I separate leaders here from the Board. This is where it gets to operationalising the Board strategy. It is the mini inverted pyramid of CEO/MD, Managers and Team Leaders whose job is to serve the next level that is closer to the frontline staff, and make sure they are served and resourced, by the levels closer to the Board, so they can do their job, which is to resource, focus, and serve the staff. Our job is to empower not control… see the short videos in this blog that illustrate the extraordinary features of empowerment/self-belief/control.
Frontline Staff.
I believe that no one comes to work to do a bad job or do as little as they can for as much money as they can. Most people are good people who want to make a worthy contribution through meaningful work they have an input to, and hopefully, get a little encouragement and recognition from others so they know that what they are doing is of value. This is the root of human motivational theory. Yes… job security and pay are important but they are merely hygiene factors that are low down on human drivers scale and once satisfied (fair pay for fair work with a good balance of security and flexibility), cease to be motivators. For an easy-read overview of motivational theories see this recent article.
Customers.
Staff will not serve the customer any better than the way they are served by their leaders and their Business. So improving customer service and business success is simple… empower, focus and resource frontline staff to do their job and free them up to use their best judgement to do it. If their judgement is consistently, seriously flawed then fire them. But remember the ‘three fingers pointing back’ concept… I believe there is no such thing as a bad student or a bad employee… it is often the case that the teacher or the manager has not secured, or been provided with, the support, training, focus, and resources to do their job. It’s often our fault if we are leaders or business owners.

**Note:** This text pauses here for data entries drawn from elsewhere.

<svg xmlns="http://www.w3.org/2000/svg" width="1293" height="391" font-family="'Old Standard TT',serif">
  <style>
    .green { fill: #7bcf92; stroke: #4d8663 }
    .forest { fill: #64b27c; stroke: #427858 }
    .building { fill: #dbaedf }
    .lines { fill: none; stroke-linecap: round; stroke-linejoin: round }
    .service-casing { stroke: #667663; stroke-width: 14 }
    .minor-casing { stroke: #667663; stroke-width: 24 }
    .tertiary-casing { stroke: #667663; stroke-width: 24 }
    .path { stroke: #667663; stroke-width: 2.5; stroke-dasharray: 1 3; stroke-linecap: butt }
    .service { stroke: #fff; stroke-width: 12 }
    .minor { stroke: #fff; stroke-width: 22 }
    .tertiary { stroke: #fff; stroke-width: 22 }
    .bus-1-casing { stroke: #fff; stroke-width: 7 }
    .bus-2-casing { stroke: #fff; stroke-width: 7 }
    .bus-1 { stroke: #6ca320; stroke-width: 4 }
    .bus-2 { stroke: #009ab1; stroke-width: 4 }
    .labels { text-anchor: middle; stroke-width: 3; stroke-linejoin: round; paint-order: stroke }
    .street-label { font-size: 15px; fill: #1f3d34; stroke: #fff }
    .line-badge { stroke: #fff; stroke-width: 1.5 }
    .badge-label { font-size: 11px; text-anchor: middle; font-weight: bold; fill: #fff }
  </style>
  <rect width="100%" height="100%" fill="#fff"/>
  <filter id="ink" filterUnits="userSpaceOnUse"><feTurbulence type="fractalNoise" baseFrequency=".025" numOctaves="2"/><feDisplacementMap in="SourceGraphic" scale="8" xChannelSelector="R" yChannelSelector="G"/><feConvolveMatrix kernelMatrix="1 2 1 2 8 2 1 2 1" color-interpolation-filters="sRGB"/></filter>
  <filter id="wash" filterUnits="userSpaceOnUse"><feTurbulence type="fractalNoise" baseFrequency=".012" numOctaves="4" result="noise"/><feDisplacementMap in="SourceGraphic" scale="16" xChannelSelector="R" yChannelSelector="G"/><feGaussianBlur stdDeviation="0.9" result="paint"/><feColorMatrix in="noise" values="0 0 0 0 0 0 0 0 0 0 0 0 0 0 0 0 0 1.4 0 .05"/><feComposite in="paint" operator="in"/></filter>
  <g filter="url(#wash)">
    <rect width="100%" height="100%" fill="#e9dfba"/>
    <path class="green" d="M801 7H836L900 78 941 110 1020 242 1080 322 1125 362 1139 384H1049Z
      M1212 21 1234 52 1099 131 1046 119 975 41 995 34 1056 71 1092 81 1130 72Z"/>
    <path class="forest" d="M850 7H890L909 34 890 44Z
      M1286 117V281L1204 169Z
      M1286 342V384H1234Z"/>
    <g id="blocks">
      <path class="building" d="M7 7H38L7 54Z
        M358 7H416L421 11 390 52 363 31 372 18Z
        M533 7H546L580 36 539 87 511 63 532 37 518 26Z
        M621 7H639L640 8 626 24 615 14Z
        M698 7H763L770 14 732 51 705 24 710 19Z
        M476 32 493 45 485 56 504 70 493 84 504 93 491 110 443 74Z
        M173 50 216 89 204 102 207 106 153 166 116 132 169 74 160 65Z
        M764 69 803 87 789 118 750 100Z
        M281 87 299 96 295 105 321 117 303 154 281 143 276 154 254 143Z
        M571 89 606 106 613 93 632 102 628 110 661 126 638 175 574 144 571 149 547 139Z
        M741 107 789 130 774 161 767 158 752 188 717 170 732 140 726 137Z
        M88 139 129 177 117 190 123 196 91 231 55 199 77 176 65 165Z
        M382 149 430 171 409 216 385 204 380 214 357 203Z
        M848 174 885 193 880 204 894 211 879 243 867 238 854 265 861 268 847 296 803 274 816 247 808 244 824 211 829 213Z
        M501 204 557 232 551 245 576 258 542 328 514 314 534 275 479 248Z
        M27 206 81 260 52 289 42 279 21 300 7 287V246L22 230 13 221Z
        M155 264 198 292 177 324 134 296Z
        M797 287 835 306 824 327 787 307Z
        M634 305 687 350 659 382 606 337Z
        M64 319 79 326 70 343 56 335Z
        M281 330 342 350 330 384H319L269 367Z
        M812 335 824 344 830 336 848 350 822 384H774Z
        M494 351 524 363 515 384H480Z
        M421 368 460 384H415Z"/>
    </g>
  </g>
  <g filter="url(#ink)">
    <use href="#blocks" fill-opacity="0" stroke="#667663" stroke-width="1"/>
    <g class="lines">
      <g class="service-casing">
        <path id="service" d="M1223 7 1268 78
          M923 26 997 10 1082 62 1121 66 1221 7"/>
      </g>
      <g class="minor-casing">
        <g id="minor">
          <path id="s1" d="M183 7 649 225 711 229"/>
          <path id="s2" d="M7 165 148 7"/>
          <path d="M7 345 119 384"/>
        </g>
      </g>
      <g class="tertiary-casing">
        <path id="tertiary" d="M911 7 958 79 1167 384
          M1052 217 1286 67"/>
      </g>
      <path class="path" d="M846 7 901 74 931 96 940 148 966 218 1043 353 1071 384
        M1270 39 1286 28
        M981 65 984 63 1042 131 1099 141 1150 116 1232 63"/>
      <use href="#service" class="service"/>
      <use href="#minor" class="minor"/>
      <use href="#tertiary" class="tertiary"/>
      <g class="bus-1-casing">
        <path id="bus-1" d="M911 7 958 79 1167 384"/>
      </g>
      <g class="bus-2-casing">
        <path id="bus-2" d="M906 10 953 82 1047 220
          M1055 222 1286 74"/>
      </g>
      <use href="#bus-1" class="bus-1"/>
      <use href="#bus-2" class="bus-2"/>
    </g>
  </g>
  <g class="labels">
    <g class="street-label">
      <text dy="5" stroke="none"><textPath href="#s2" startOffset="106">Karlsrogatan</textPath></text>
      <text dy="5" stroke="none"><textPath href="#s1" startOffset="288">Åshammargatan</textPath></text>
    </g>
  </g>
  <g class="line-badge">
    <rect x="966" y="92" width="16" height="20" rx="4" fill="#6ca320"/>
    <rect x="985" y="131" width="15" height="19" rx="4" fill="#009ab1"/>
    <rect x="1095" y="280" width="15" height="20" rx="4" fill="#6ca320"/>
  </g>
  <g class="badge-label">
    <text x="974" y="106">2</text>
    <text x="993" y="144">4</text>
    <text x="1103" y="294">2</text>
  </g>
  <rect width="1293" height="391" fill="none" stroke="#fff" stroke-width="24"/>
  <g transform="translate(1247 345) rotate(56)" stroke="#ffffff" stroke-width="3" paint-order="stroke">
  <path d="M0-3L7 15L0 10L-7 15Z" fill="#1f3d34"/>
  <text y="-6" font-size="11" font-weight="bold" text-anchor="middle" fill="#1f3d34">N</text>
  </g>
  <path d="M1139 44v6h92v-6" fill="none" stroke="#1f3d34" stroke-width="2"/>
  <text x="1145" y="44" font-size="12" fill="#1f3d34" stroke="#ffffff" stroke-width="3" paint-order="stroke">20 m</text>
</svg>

So I would modify the inverted pyramid as follows:

With power comes responsibility. With trust and freedom… we must have boundaries and consequences. So empowerment is not a soft option – businesses and leaders must make goals and resources clear, using budgets, targets and interim review points to ensure the business has discipline.
Staff need to know they have scope and flexibility to do what the customer needs in a way that delivers customer excellence, profitably. They also need to know the consequences for the business, their team and themselves if they stray irresponsibly beyond those parameters. In society there are Laws to protect our freedoms – in Business, these are Policies and Budgets. Boundaries liberate us to do what we need to – within them.
“Man is born free and everywhere he is in chains” – opening sentence of The Social Contract by Rousseau (1762).